*Collected data*
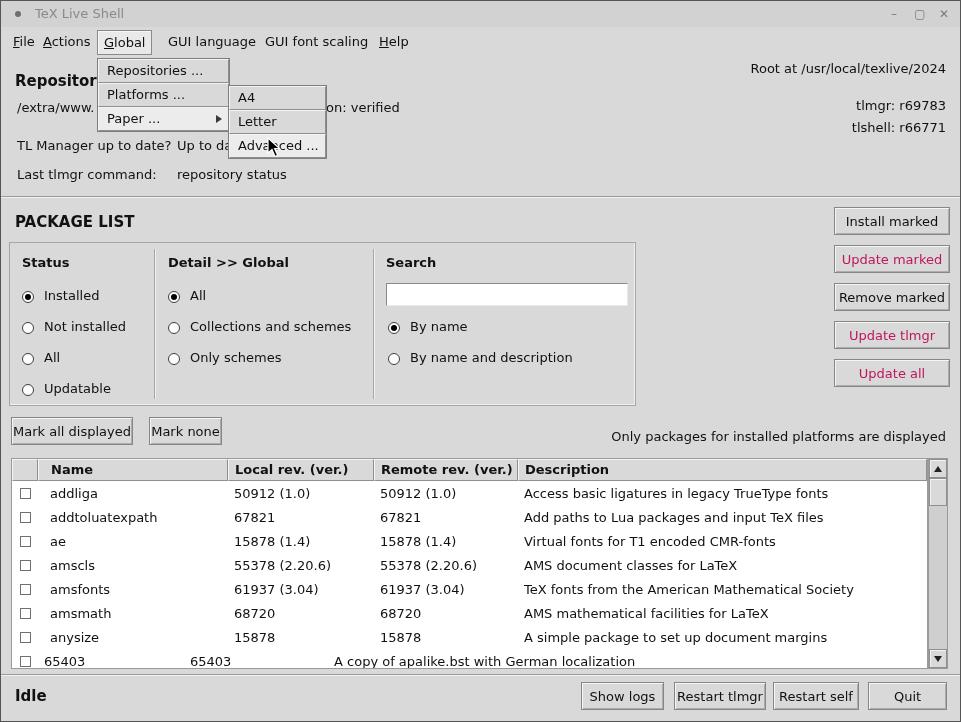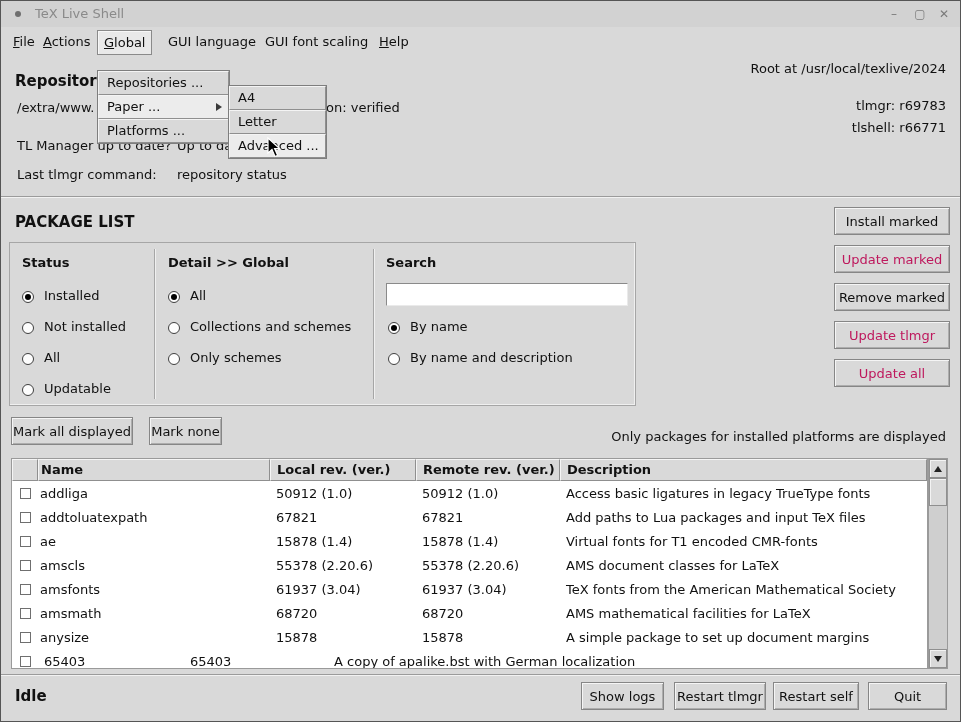--- a/index.html
+++ b/index.html
@@ -20,7 +20,7 @@
 
   
   .menu-panel{position:absolute;background:#d9d9d9;border:1px solid #7e7e7e;z-index:30;}
-  .dd{left:96px;top:57px;width:131px;margin-top:12px;}
+  .dd{left:96px;top:57px;width:131px;}
   .sub{left:227px;top:84px;width:97px;}
   .mi{position:relative;height:22px;line-height:22px;padding-left:8px;font-size:13px;color:#111;
       border:1px solid;border-color:#f4f4f4 #8f8f8f #8f8f8f #f4f4f4;white-space:nowrap;}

*What to produce*
Exclude the pictures. Write out the remaining data exactly.

*Output of the exercise*
--- a/index.html
+++ b/index.html
@@ -20,7 +20,7 @@
 
   
   .menu-panel{position:absolute;background:#d9d9d9;border:1px solid #7e7e7e;z-index:30;}
-  .dd{left:96px;top:57px;width:131px;margin-top:12px;}
+  .dd{left:96px;top:57px;width:131px;}
   .sub{left:227px;top:84px;width:97px;}
   .mi{position:relative;height:22px;line-height:22px;padding-left:8px;font-size:13px;color:#111;
       border:1px solid;border-color:#f4f4f4 #8f8f8f #8f8f8f #f4f4f4;white-space:nowrap;}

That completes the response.